Monday, January 17, 2011


From Maryland to Virginia, Filipino-Americans celebrated the feast of the Santo Nino – the image of the Infant Jesus.

The Aklan Ati-Atihan of Virginia (AAAV) got a head-start marking the feast on Jan. 8 at the Chesapeake Conference Center in the Hampton Roads region of Virginia. It was also an occasion to swear in the group’s new executives, led by incoming president Joy Asban who will serve from 2011 to 2013.

The Ati-Atihan commemorates the Panay (one of the major islands in the Central Philippines) barter in the 13th century.

Malay datus from Borneo established a settlement in Panay with the consent of the Ati’s, the indigenous Negrito community.
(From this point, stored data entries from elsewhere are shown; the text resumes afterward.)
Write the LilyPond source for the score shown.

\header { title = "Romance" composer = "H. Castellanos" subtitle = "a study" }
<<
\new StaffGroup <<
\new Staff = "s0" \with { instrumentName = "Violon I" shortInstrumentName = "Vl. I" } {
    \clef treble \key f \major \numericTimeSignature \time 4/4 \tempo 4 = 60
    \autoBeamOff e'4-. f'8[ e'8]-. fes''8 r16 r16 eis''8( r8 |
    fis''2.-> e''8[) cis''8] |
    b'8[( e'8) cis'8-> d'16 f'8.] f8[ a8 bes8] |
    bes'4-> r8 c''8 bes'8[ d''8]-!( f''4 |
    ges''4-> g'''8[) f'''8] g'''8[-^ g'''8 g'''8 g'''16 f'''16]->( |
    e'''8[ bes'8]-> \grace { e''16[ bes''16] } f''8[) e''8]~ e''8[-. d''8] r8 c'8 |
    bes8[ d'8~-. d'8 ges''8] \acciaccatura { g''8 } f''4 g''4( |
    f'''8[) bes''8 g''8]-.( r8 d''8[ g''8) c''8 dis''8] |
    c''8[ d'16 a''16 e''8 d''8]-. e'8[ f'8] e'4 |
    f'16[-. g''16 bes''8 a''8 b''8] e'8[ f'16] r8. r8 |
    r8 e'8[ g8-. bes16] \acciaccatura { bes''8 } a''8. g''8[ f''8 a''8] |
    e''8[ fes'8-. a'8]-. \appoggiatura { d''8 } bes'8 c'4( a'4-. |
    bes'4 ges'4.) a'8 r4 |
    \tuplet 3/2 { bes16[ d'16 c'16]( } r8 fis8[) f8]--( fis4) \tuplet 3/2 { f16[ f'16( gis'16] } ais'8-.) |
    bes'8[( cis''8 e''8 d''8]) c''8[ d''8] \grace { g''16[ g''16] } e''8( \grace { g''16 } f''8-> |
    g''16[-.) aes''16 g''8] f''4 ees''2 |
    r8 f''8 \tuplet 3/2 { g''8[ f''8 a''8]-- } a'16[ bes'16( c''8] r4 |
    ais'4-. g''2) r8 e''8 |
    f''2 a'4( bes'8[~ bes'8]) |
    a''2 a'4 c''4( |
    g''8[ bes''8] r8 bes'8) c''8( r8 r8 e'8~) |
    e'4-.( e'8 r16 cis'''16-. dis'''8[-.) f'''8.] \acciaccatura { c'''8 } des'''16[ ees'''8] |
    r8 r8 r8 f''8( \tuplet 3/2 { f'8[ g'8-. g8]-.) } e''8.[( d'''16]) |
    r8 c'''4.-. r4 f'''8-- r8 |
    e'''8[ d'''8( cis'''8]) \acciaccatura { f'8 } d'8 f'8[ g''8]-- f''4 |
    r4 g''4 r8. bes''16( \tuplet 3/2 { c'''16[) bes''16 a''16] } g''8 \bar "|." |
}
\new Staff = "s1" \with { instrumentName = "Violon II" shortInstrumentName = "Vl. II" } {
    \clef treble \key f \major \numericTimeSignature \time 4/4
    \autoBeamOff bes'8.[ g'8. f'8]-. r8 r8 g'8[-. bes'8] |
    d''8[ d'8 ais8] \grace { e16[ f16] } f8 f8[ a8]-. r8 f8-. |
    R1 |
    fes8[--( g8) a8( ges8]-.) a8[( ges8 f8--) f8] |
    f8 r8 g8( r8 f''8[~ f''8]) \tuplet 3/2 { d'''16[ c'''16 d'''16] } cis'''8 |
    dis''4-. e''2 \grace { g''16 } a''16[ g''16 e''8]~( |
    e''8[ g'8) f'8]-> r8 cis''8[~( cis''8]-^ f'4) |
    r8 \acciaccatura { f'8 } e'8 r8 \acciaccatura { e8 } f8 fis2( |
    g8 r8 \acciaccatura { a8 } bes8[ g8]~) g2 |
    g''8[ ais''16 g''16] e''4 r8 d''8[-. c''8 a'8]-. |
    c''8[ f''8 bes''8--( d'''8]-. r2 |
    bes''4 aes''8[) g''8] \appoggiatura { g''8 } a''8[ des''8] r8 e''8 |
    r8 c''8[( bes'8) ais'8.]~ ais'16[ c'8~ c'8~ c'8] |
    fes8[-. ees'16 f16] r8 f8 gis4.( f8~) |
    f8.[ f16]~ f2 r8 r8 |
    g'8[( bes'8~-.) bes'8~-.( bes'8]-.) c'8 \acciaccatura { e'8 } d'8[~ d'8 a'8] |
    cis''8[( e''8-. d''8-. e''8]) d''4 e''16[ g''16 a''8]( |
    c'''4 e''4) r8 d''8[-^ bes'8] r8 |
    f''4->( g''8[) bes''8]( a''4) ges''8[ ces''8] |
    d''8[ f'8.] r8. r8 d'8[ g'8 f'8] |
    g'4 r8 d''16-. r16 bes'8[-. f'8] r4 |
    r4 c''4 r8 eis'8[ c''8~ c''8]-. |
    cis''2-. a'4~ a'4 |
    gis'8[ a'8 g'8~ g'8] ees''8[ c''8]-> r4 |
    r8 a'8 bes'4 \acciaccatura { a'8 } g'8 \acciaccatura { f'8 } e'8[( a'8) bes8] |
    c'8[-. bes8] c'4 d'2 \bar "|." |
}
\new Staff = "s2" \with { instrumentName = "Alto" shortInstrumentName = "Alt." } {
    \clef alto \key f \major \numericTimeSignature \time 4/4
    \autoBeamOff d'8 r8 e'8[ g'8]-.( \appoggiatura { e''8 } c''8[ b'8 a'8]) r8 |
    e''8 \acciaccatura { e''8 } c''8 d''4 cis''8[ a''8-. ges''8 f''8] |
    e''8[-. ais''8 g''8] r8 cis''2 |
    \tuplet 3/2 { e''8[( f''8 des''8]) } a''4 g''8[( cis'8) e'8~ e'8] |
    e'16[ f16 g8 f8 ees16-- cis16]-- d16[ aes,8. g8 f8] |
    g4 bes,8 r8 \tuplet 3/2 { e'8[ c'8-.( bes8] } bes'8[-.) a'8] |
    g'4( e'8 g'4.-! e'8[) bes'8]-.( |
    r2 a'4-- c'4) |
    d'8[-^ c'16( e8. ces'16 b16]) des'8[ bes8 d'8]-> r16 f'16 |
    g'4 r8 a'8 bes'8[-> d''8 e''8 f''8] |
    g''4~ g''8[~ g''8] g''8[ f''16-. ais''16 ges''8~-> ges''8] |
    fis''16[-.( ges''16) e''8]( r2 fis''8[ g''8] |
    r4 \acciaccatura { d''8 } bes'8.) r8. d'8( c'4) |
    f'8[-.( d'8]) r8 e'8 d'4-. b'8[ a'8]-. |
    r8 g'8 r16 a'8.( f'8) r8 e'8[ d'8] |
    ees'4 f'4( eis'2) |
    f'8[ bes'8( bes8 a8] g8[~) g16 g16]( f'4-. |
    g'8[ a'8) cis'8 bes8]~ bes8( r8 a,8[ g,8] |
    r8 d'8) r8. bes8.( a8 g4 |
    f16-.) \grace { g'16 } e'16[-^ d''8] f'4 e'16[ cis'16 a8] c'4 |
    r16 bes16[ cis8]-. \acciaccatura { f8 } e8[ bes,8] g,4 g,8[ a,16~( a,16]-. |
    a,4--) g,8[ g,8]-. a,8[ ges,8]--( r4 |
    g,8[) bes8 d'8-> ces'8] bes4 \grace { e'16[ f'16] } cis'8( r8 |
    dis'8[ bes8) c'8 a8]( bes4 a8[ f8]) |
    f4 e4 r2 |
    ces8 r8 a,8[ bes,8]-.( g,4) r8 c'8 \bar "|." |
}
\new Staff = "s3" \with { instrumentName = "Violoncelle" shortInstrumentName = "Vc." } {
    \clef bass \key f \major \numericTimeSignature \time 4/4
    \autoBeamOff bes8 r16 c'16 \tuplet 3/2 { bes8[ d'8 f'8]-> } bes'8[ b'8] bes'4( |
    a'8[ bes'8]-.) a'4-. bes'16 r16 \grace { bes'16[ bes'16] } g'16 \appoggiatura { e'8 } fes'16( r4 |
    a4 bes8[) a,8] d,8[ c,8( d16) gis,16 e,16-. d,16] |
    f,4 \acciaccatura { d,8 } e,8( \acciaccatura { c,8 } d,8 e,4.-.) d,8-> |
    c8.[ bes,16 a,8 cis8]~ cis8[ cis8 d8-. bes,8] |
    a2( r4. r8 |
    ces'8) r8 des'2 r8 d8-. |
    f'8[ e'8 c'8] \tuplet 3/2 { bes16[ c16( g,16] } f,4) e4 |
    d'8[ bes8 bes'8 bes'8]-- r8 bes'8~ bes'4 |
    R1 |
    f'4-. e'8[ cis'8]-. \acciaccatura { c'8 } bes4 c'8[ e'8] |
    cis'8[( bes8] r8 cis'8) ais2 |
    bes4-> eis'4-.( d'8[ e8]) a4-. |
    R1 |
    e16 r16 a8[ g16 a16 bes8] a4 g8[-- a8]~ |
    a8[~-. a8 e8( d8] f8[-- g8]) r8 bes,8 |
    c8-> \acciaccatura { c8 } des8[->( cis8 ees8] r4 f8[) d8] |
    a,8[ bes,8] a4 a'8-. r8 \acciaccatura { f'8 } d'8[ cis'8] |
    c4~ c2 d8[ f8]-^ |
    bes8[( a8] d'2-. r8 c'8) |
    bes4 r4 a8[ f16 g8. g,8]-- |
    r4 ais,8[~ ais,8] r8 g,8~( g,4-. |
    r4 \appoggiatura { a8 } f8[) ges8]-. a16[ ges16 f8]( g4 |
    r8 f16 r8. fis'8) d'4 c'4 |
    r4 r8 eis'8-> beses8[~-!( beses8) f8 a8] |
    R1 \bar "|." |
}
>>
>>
When Spanish conquistadors arrived in the area, they replaced the pagan rituals with Christian meaning, assigning the image of the Infant Jesus as the natives’ patron – transforming it as a religious festival.

The highlight of the festival is a parade dictated by the cadence of rhythmic drums, participants divided into “tribes” and carrying different images of the Santo Nino. Dancers are covered in soot to mimic the Ati’s appearance.

Variations have emerged over the years, prompting organizers to schedule the events – the Ati-Atihan goes first in Kalibo, Aklan, followed by the Sinulog festival in Cebu and the Dinagyang in Iloilo.

The festivals were developed into a year-long mardi gras tourist attraction; though less religiously inclined the Binirayan festival in Antique held in April and the week-long MassKara festival held in October draws heavily on the influence of the Ati-Atihan.

In Maryland, the Mother Butler’s Guild of St. Mary marked the 11th Fiesta ng Santo Nino on Jan. 16 at the St. Mary’s Church in Rockville. The 2:00 PM mass was capped by an early evening dinner dance.

The Lord is my Shepherd Charismatic Group held a Filipino mass in honor of the Santo Nino at the Christ the King Church in Silver Spring, MD.

The feast fell on the regular 3rd Sunday Filipino mass at St. Michael’s Church in Silver Spring on Jan. 16. The mass was officiated by Msgr. Mariano Balbago Jr.

This too was followed by a dinner dance held partly in honor of January birthday celebrants.

The celebration was organized by the Fil-Am Ministry of St. Michael and the Migrant Heritage Commission, and featured the Cebu Sinulog Dancers of Metro DC as well as the Ati-Atihan of Maryland.

Through the years, the Ati-Atihan has become a distinguishing facet of the Fil-Am community in the Metro DC region, keeping a presence in some major American events like the 4th of July parade in Washington DC.